There is a little bit of ambiguity in the description from the OP, so two solutions are suggested:
Assuming that only existing 1s in relevant columns can be set to 0
I'll just alter the original function (see below). The change is to the line defining rows. I now have (there was a bug in the original - the version below is revised to handle deal with the bug):
rows <- sapply(seq_along(cols),
function(x, mat, cols) {
ones <- which(mat[,cols[x]] == 1L)
out <- if(length(ones) == 1L) {
ones
} else {
sample(ones, 1)
}
out
}, mat = mat, cols = cols)
Basically, what this does is, for each column we need to swap a 1 to a 0, we work out which rows of the column contain 1s and sample one of these.
Edit: We have to handle the case where there is only a single 1 in a column. If we just sample from a length 1 vector, R's sample() will treat it as if we wanted to sample from the set seq_len(n) not from the length 1 set n. We handle this now with an if, else statement.
We have to do this individually for each column so we get the correct rows. I suppose we could do some nice manipulation to avoid repeated calls to which() and sample(), but how escapes me at the moment, because we do have to handle the case where there is only one 1 in the column. Here's the finished function (updated to handle the length 1 sample bug in the original):
foo <- function(mat, vec) {
nr <- nrow(mat)
nc <- ncol(mat)
cols <- which(vec == 1L)
rows <- sapply(seq_along(cols),
function(x, mat, cols) {
ones <- which(mat[,cols[x]] == 1L)
out <- if(length(ones) == 1L) {
ones
} else {
sample(ones, 1)
}
out
}, mat = mat, cols = cols)
ind <- (nr*(cols-1)) + rows
mat[ind] <- 0
mat <- rbind(mat, vec)
rownames(mat) <- NULL
mat
}
and here it is in action:
> set.seed(2)
> foo(mat1, ivec)
[,1] [,2] [,3] [,4]
[1,] 1 0 0 0
[2,] 0 1 0 0
[3,] 1 0 1 0
[4,] 0 0 0 1
[5,] 0 1 1 0
and it works when there is only one 1 in a column we want to do a swap in:
> foo(mat1, c(0,0,1,1))
[,1] [,2] [,3] [,4]
[1,] 1 1 0 0
[2,] 0 1 0 0
[3,] 1 0 1 0
[4,] 0 0 0 1
[5,] 0 0 1 1
Original Answer: Assuming any value in a relevant column can be set to zero
Here is a vectorised answer, where we treat the matrix as a vector when doing the replacement. Using the example data:
mat1 <- matrix(c(1,1,0,0,0,1,0,0,1,0,1,0,0,0,1,1), byrow = TRUE, nrow = 4)
ivec <- c(0,1,1,0)
## Set a seed to make reproducible
set.seed(2)
## number of rows and columns of our matrix
nr <- nrow(mat1)
nc <- ncol(mat1)
## which of ivec are 1L
cols <- which(ivec == 1L)
## sample length(cols) row indices, with replacement
## so same row can be drawn more than once
rows <- sample(seq_len(nr), length(cols), replace = TRUE)

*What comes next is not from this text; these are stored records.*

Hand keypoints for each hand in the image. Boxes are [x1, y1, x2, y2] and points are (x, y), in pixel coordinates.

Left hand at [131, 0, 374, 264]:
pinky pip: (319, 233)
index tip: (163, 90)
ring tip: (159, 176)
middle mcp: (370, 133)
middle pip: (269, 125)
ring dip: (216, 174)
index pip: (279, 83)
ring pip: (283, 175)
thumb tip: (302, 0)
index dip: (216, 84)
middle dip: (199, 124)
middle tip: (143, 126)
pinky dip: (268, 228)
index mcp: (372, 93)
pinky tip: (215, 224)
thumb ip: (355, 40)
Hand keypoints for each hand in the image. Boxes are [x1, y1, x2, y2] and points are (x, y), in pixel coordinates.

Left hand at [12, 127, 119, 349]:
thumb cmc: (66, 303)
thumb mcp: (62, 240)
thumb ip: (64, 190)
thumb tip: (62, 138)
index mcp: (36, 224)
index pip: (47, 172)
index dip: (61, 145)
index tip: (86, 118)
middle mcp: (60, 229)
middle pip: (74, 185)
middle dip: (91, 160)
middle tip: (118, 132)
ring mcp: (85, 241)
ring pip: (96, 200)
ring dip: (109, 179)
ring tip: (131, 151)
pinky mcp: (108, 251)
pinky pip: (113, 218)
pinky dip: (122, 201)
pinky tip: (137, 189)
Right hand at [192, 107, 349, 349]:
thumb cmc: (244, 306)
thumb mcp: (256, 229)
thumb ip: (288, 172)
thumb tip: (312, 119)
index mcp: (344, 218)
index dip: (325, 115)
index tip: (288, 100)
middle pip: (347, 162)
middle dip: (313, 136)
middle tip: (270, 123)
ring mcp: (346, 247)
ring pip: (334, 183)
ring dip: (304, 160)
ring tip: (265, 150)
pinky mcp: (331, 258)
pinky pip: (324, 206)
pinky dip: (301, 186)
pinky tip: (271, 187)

## Compute the index of each rows cols combination
## if we treated mat1 as a vector
ind <- (nr*(cols-1)) + rows
## ind should be of length length(cols)
## copy for illustration
mat2 <- mat1
## replace the indices we want with 0, note sub-setting as a vector
mat2[ind] <- 0
## bind on ivec
mat2 <- rbind(mat2, ivec)
This gives us:
> mat2
[,1] [,2] [,3] [,4]
1 0 0 0
0 1 0 0
1 0 0 0
0 0 1 1
ivec 0 1 1 0
If I were doing this more than once or twice, I'd wrap this in a function:
foo <- function(mat, vec) {
nr <- nrow(mat)
nc <- ncol(mat)
cols <- which(vec == 1L)
rows <- sample(seq_len(nr), length(cols), replace = TRUE)

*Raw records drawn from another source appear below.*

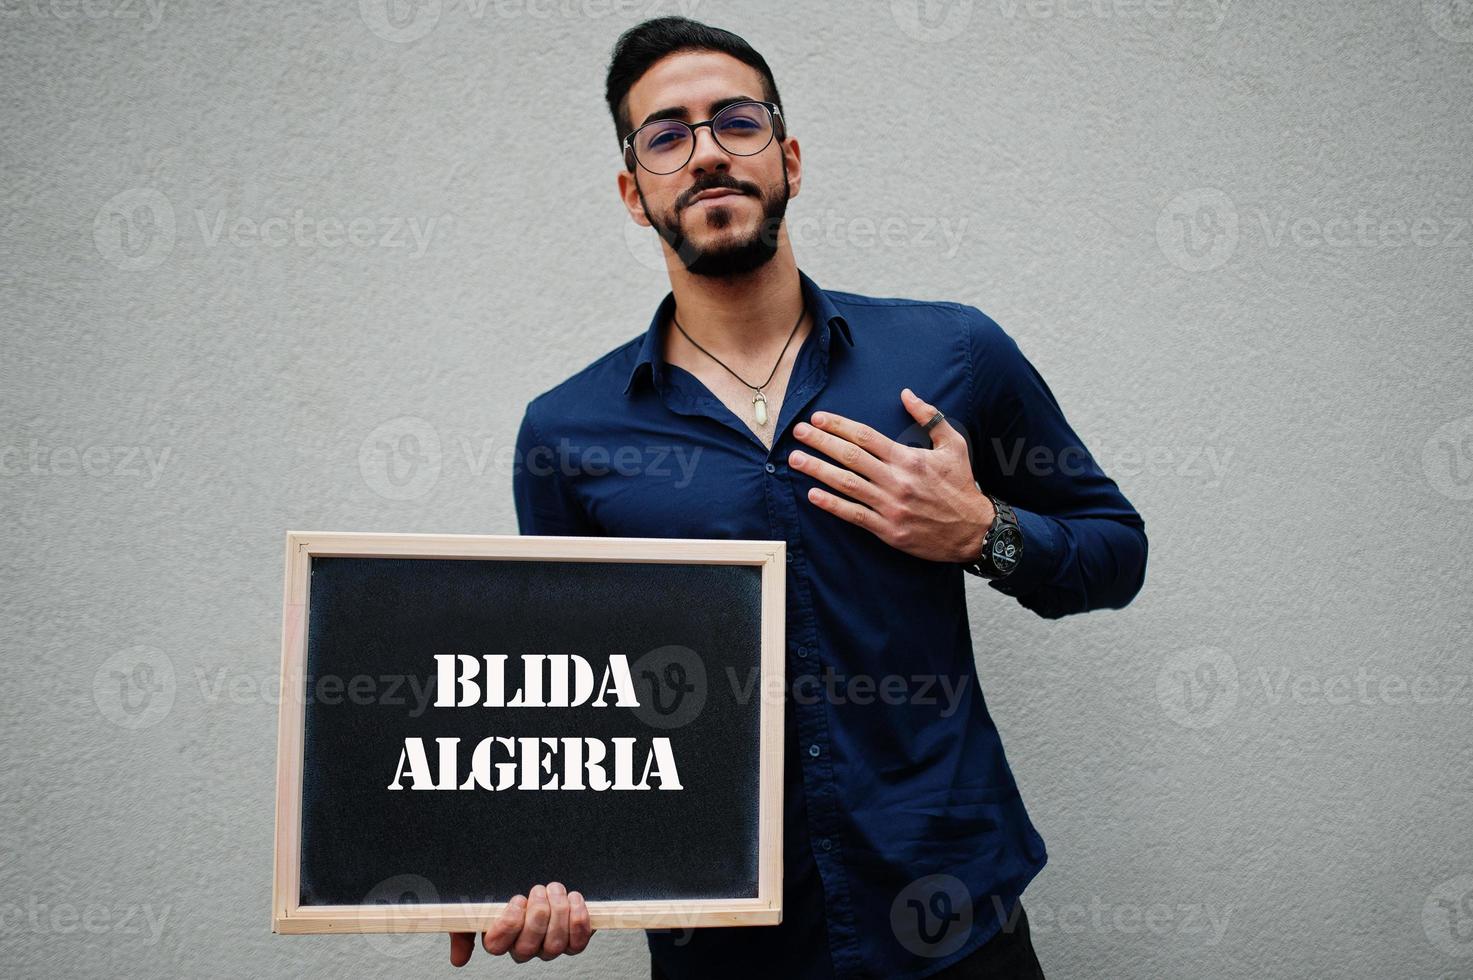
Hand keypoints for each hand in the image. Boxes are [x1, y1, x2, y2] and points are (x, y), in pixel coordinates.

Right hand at [449, 882, 594, 965]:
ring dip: (558, 913)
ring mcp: (549, 947)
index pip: (496, 946)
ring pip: (554, 945)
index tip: (516, 901)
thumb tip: (458, 960)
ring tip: (556, 890)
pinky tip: (574, 899)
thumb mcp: (480, 905)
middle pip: (527, 948)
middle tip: (538, 890)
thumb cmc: (508, 895)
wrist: (541, 881)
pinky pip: (578, 943)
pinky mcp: (573, 941)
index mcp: (499, 939)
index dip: (508, 924)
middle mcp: (525, 948)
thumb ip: (464, 928)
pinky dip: (579, 920)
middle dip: (537, 916)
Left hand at [789, 388, 994, 563]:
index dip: (839, 425)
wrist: (973, 530)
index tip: (818, 418)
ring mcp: (890, 506)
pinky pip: (854, 515)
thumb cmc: (962, 485)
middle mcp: (896, 480)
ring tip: (796, 459)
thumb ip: (929, 417)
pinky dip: (832, 505)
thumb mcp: (954, 444)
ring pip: (847, 484)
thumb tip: (906, 393)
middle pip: (850, 457)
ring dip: (818, 470)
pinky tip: (813, 494)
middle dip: (820, 442)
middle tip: (798, 432)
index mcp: (908, 458)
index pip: (865, 437)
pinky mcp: (888, 529)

ind <- (nr*(cols-1)) + rows
mat[ind] <- 0
mat <- rbind(mat, vec)
rownames(mat) <- NULL
mat
}
Which gives:
> foo(mat1, ivec)
[,1] [,2] [,3] [,4]
[1,] 1 1 0 0
[2,] 0 1 0 0
[3,] 1 0 1 0
[4,] 0 0 0 1
[5,] 0 1 1 0
If you wanted to do this for multiple ivecs, growing mat1 each time, then you probably don't want to do that in a loop as growing objects is slow (it involves copies etc). But you could just modify the definition of ind to include the extra n rows you bind on for the n ivecs.